Saturday, January 1, 2011

The Beauty Survey

A few months ago I wrote a blog entitled “Unattractive” about how I was feeling—you guessed it—unattractive. I have long loathed this in myself, after all: Am I this shallow? Is this all I care about?

Men ask the question, "Am I strong enough?" They ask this question of many people and manifest their strength in different ways.

Women ask the question, "Am I pretty enough?" We ask this question of many people and manifest our beauty in different ways.

Men are not ONLY concerned with strength and women are not ONLY concerned with beauty (these values may differ by sexual orientation and cultural norms, but these are incredibly common questions I've seen in my own heterosexual, female perspective). It's not wrong to ask these questions, but it's important to look at who we are asking and why.

Some women try to prove their beauty with cleavage and skin.

Some women try to prove their beauty through strict diet regiments and food rules.

Some women try to prove their beauty by asking anyone and everyone, "Am I pretty? Am I worth it? Will you love me?"

Some women stop trying to prove their beauty because they believe they have none.

And some women stop trying to prove their beauty because they've realized there's nothing to prove and never was. It's okay to want to be attractive. What differs is how we fulfill this need and how much we let it take over our lives.

After one night of feeling particularly ugly, fat, and worthless, I decided I could either whine some more about how ugly, fat, and worthless I felt or I could talk to other women about how ugly, fat, and worthless they felt. I picked the latter.

I contacted forty women whom I greatly respect—college students, single women, married women, doctors, nurses, mothers, psychologists, republicans, democrats, Christians, non-Christians—and asked them seven honest questions:

#1. When do you feel the most beautiful? Is it something you do or something someone else does?

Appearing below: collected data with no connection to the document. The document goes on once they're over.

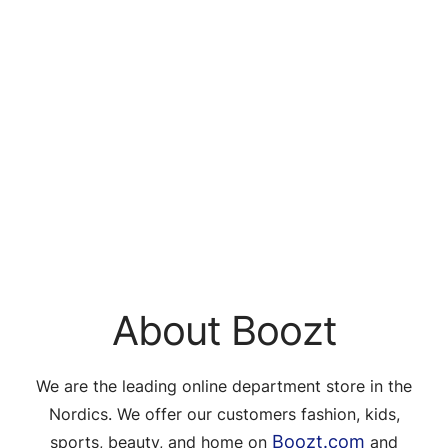
About Boozt
We are the leading online department store in the
Nordics. We offer our customers fashion, kids,
Boozt.com
sports, beauty, and home on
and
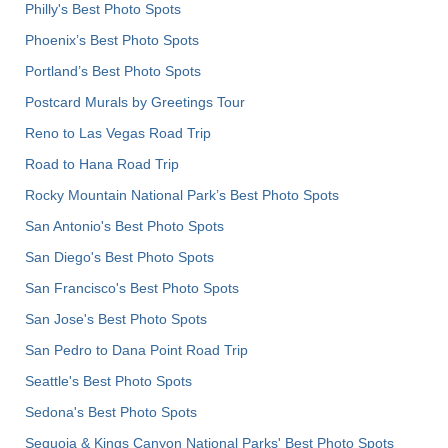
Philly's Best Photo Spots
Phoenix’s Best Photo Spots
Portland’s Best Photo Spots
Postcard Murals by Greetings Tour
Reno to Las Vegas Road Trip
Road to Hana Road Trip
Rocky Mountain National Park’s Best Photo Spots
San Antonio's Best Photo Spots
San Diego's Best Photo Spots
San Francisco's Best Photo Spots
San Jose's Best Photo Spots
San Pedro to Dana Point Road Trip
Seattle's Best Photo Spots
Sedona's Best Photo Spots
Sequoia & Kings Canyon National Parks' Best Photo Spots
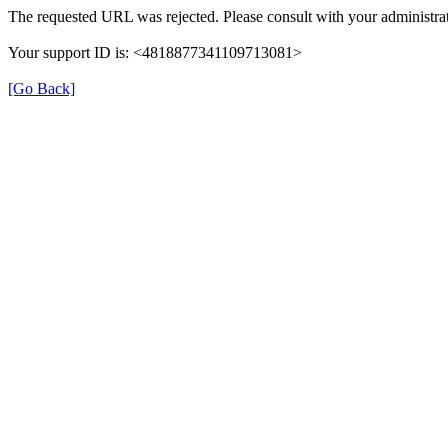
The requested URL was rejected. Please consult with your administrat
Your support ID is: <4818877341109713081>
[Go Back]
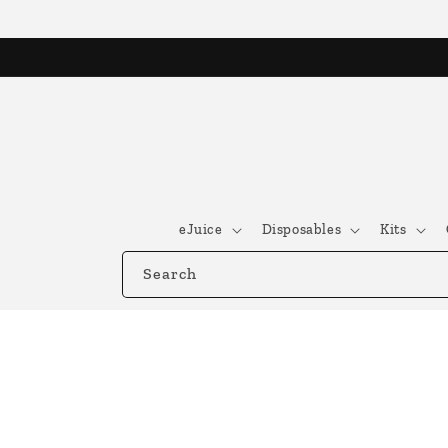
Skip to
content
eJuice
Disposables
Kits
Search
Skip to
product
information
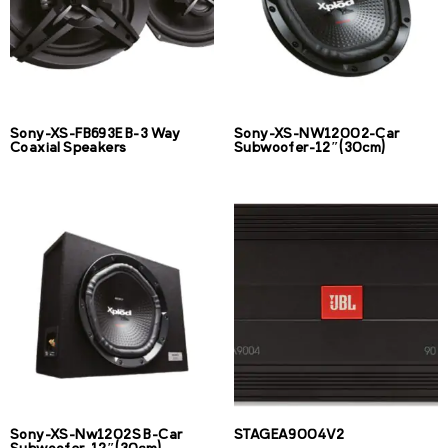
Sony-XS-FB693E B-3 Way
Sony-XS-NW12002-Car
Coaxial Speakers
Subwoofer-12″(30cm)
Sony-XS-Nw1202S B-Car
STAGEA9004V2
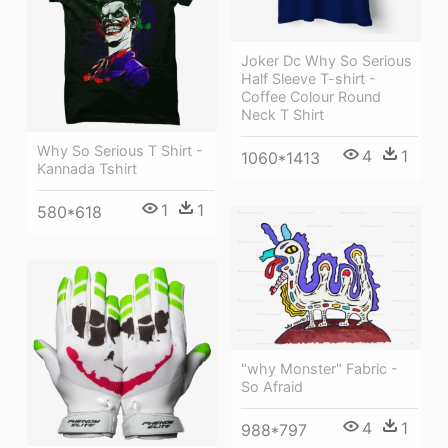
Joker Dc Why So Serious
Half Sleeve T-shirt -
Coffee Colour Round
Neck T Shirt
Why So Serious T Shirt -
4
1
1060*1413
Kannada Tshirt
1
1
580*618
"why Monster" Fabric -
So Afraid
4
1
988*797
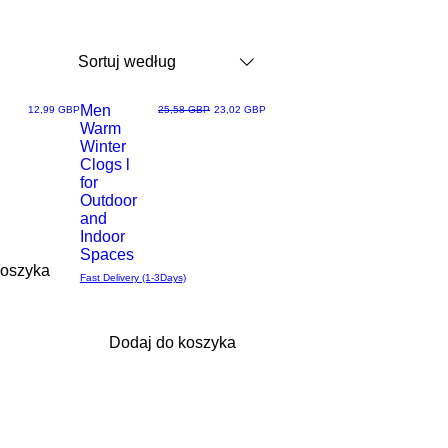
Sortuj według
Men
Cena
Regularna cena
Cena rabatowa
12,99 GBP
25,58 GBP
23,02 GBP
Warm
Podgląd
Winter
Clogs l
for
Outdoor
and
Indoor
Spaces
koszyka
Fast Delivery (1-3Days)
Dodaj do koszyka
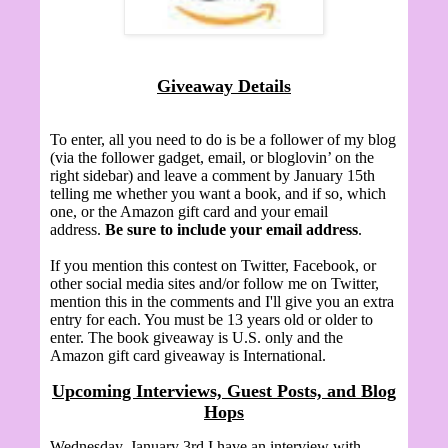
Giveaway Details
To enter, all you need to do is be a follower of my blog
(via the follower gadget, email, or bloglovin’ on the
right sidebar) and leave a comment by January 15th
telling me whether you want a book, and if so, which
one, or the Amazon gift card and your email
address.
Be sure to include your email address
.
If you mention this contest on Twitter, Facebook, or
other social media sites and/or follow me on Twitter,
mention this in the comments and I'll give you an extra
entry for each. You must be 13 years old or older to
enter. The book giveaway is U.S. only and the
Amazon gift card giveaway is International.
Upcoming Interviews, Guest Posts, and Blog
Hops
Wednesday, January 3rd I have an interview with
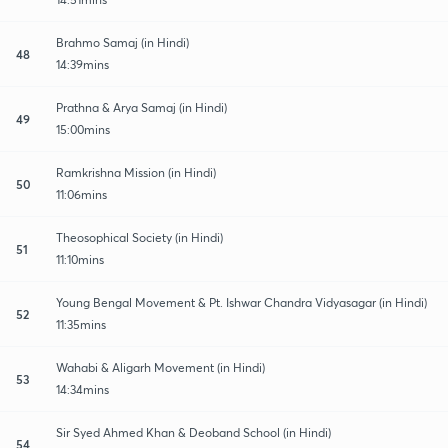
Brahmo Samaj (in Hindi)
48
14:39mins
Prathna & Arya Samaj (in Hindi)
49
15:00mins
Ramkrishna Mission (in Hindi)
50
11:06mins
Theosophical Society (in Hindi)
51
11:10mins
Young Bengal Movement & Pt. Ishwar Chandra Vidyasagar (in Hindi)
52
11:35mins
Wahabi & Aligarh Movement (in Hindi)
53
14:34mins
Sir Syed Ahmed Khan & Deoband School (in Hindi)
54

#2. What is the most extreme/silly/ridiculous thing you've done/bought/tried to attain beauty?

#3. In your opinion, how important is it for you to look/feel attractive to your significant other? And, why is this important?

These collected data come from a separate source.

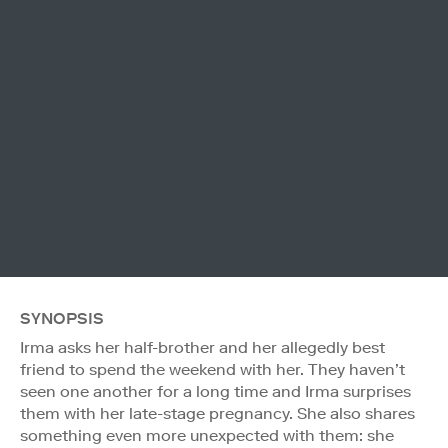
SYNOPSIS
Irma asks her half-brother and her allegedly best
friend to spend the weekend with her. They haven’t
seen one another for a long time and Irma surprises
them with her late-stage pregnancy. She also shares
something even more unexpected with them: she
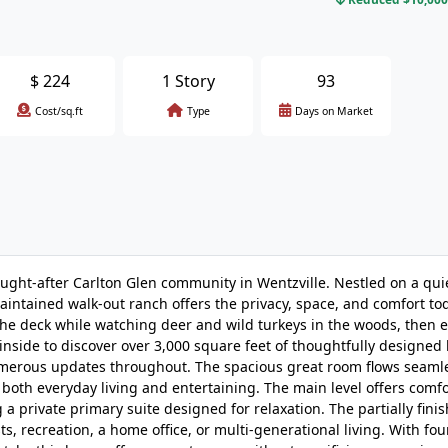
$
224
1 Story
93
Cost/sq.ft
Type
Days on Market
sought-after Carlton Glen community in Wentzville. Nestled on a qui
aintained walk-out ranch offers the privacy, space, and comfort to
the deck while watching deer and wild turkeys in the woods, then 
nside to discover over 3,000 square feet of thoughtfully designed 
umerous updates throughout. The spacious great room flows seamle
r both everyday living and entertaining. The main level offers comf
a private primary suite designed for relaxation. The partially fini
ts, recreation, a home office, or multi-generational living. With fou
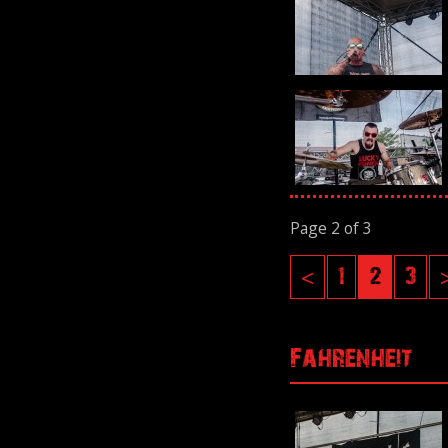
Page 2 of 3
<
1
2
3
Fahrenheit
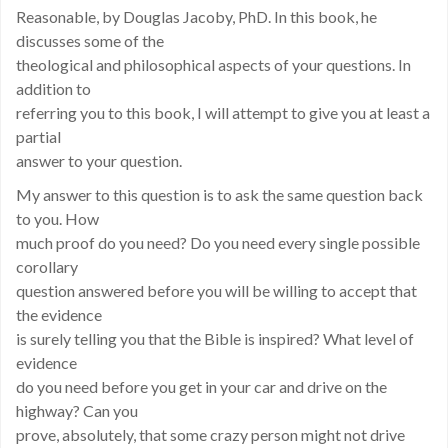
Reasonable, by Douglas Jacoby, PhD. In this book, he
discusses some of the
theological and philosophical aspects of your questions. In
addition to
referring you to this book, I will attempt to give you at least a
partial
answer to your question.
My answer to this question is to ask the same question back
to you. How
much proof do you need? Do you need every single possible
corollary
question answered before you will be willing to accept that
the evidence
is surely telling you that the Bible is inspired? What level of
evidence
do you need before you get in your car and drive on the
highway? Can you
prove, absolutely, that some crazy person might not drive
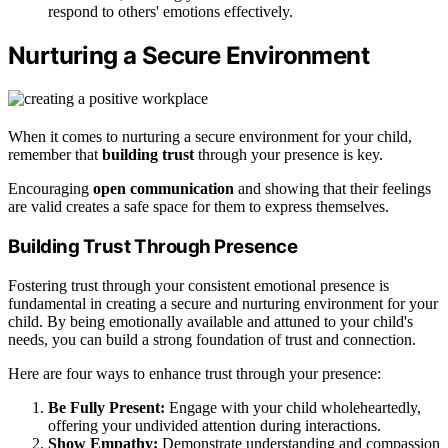
respond to others' emotions effectively.
Nurturing a Secure Environment
When it comes to nurturing a secure environment for your child,
remember that
building trust
through your presence is key.
Encouraging
open communication
and showing that their feelings
are valid creates a safe space for them to express themselves.
Building Trust Through Presence
Fostering trust through your consistent emotional presence is
fundamental in creating a secure and nurturing environment for your
child. By being emotionally available and attuned to your child's
needs, you can build a strong foundation of trust and connection.
Here are four ways to enhance trust through your presence:
Be Fully Present:
Engage with your child wholeheartedly,
offering your undivided attention during interactions.
Show Empathy:
Demonstrate understanding and compassion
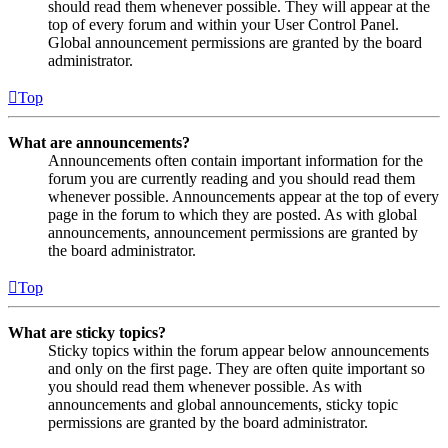
should read them whenever possible. They will appear at the
top of every forum and within your User Control Panel.
Global announcement permissions are granted by the board
administrator.
Top
What are announcements?
Announcements often contain important information for the
forum you are currently reading and you should read them
whenever possible. Announcements appear at the top of every
page in the forum to which they are posted. As with global
announcements, announcement permissions are granted by
the board administrator.
Top
What are sticky topics?
Sticky topics within the forum appear below announcements
and only on the first page. They are often quite important so
you should read them whenever possible. As with
announcements and global announcements, sticky topic
permissions are granted by the board administrator.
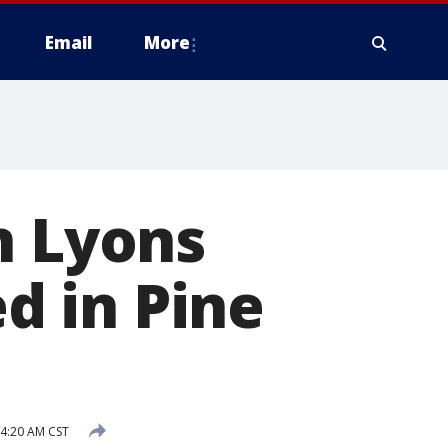
Email
More
n Lyons
ed in Pine
 4:20 AM CST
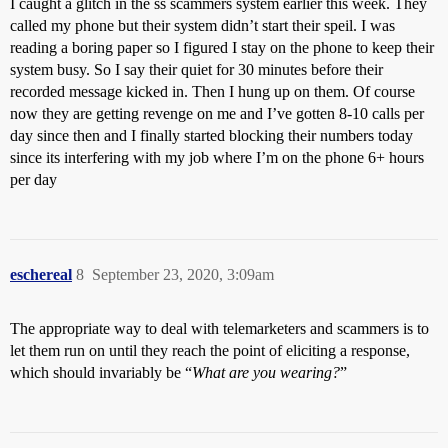
I caught a glitch in the ss scammers system earlier this week. They
called my phone but their system didn’t start their speil. I was
reading a boring paper so I figured I stay on the phone to keep their
system busy. So I say their quiet for 30 minutes before their
recorded message kicked in. Then I hung up on them. Of course
now they are getting revenge on me and I’ve gotten 8-10 calls per
day since then and I finally started blocking their numbers today
since its interfering with my job where I’m on the phone 6+ hours
per day
eschereal
8
September 23, 2020, 3:09am
The appropriate way to deal with telemarketers and scammers is to
let them run on until they reach the point of eliciting a response,
which should invariably be “
What are you wearing?
”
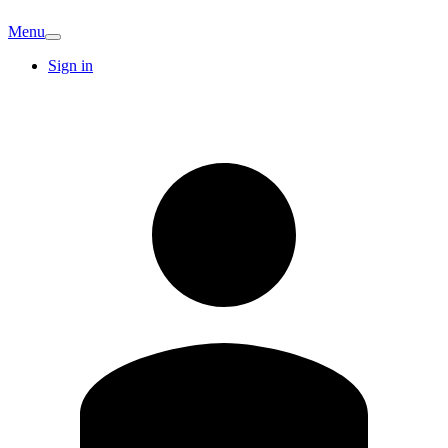
Menu
Sign in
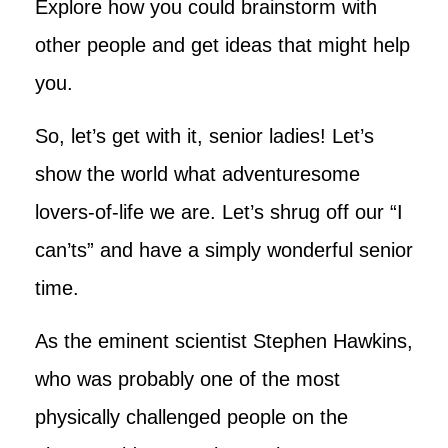
Explore how you could brainstorm with
other people and get ideas that might help
you.
So, let’s get with it, senior ladies! Let’s
show the world what adventuresome
lovers-of-life we are. Let’s shrug off our “I
can’ts” and have a simply wonderful senior
time.
As the eminent scientist Stephen Hawkins,
who was probably one of the most
physically challenged people on the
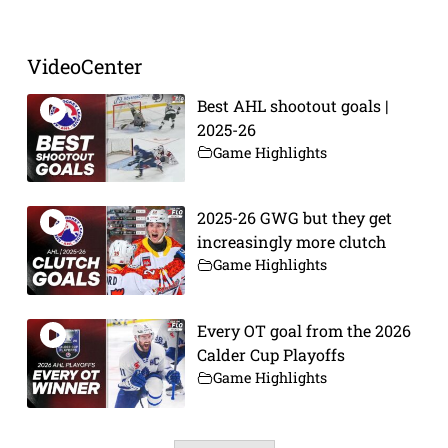
VideoCenter
Best AHL shootout goals |
2025-26
Game Highlights
2025-26 GWG but they get
increasingly more clutch
Game Highlights
Every OT goal from the 2026
Calder Cup Playoffs
Game Highlights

#4. What does feeling unattractive or fat or ugly look like? Feel like? When does it happen and why?

#5. Do you ever struggle with comparing yourself to other women? If so, how and why do you/we do this?

#6. The "men are visual" mantra gets preached and sometimes pressures women into working hard at keeping their man interested and excuses promiscuity. How do you balance this with your other qualities and not let "being pretty" be your main goal?

#7. Essentially, I want to know: How do you honor your beauty without letting it define who you are?

Slowly, the responses began flowing in and I received honest and helpful feedback from these brave women. Hearing that other women often struggle to feel good enough and pretty enough made me feel a lot better.

I assured these women that their names would not be shared with the cyber world, but I valued their answers for my own growth and hopefully the growth of others. I have already put several hours into reading and sorting the responses. I like research. I like asking questions and making sense out of what I learn. I will share what I find here once I am done.

2 comments:

Anonymous said...

Hi Heather!! I went to one of your zumba classes with a friend and loved it!!! She took me as a guest and I had the best time. Is there anyway to get a video or songs that you had? Im not a memeber but would love to continue your workout!!! Its the best. Thanks so much.

Heather said...

Hi there "Anonymous." I don't know if you will get a notice that I commented on your comment, but I'll at least try. Since I don't have any of your contact info, come back to class anytime and I'll get ya some music.